La gula


– ¿Le sirvo un poco más de agua de Jamaica, padre?

– eh… si, si hijo, gracias…. Y también un poco más de ese pollito con mole, por favor, es un manjar.

– En seguida padre.

“¡ah, qué rica me sabe esta agua de Jamaica, con este calor que espantaría al mismo diablo! – pensaba el cura, mientras vaciaba de un sorbo otro vaso de Jamaica – Refresca el cuerpo y el alma… En verdad que no se come mejor en ningún otro lugar, que en estas fiestas de pueblo… ¡tantos sabores, tanto amor en un bocado!”

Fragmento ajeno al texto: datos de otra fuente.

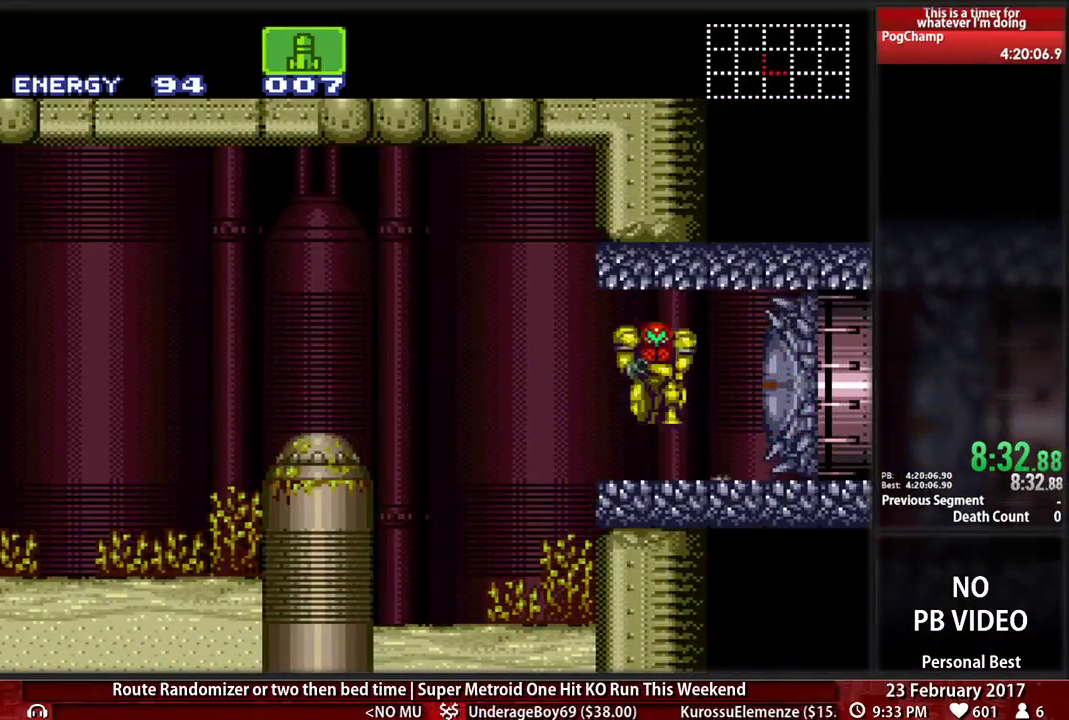
{"dt_ms": 500, "buttons": ["DPAD_RIGHT"], "events": [[207, "DPAD_LEFT", "up"], [483, "DPAD_RIGHT", "down"]]}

–          Aquí tiene padre.

–          Muchas gracias hijo.

“¡Perdóname Señor! – seguía pensando el viejo sacerdote mientras encajaba con fruición los dientes en aquel  muslo de pollo con mole – perdóname Señor, pero es que son tan pocos los placeres que podemos darnos nosotros, tus indignos servidores… Por supuesto que no es queja, mi dios, no… tú sabes con cuanto entusiasmo atiendo tus asuntos, como si fueran míos. Cada ovejita que logro encaminar a tu redil, cada criatura que bautizo y que engrosa las filas de tu iglesia, cada cabecita traviesa que se encuentra contigo en la santa comunión por primera vez, cada parejita que bajo mi bendición forma una nueva familia en tu seno, señor, ¡claro que son mi alegría y mi razón de ser!   Pero tú sabes mejor que yo cuantas veces no deseé recostar mi cabeza sobre el pecho de la mujer amada  y depositar en él todas mis penas y alegrías. Tú sabes cuantas veces anhelé ver mi rostro reflejado en los ojos de un niño, hecho de mi carne y de mi sangre, que me mire con la misma veneración con la que yo contemplo tu rostro en la oración.  Ahora que soy viejo ya mi único anhelo es que cuando al fin me llames a tu presencia encuentre las puertas del cielo abiertas para mí, y es por eso que cada día más le temo al pecado y a mi debilidad frente a la tentación…”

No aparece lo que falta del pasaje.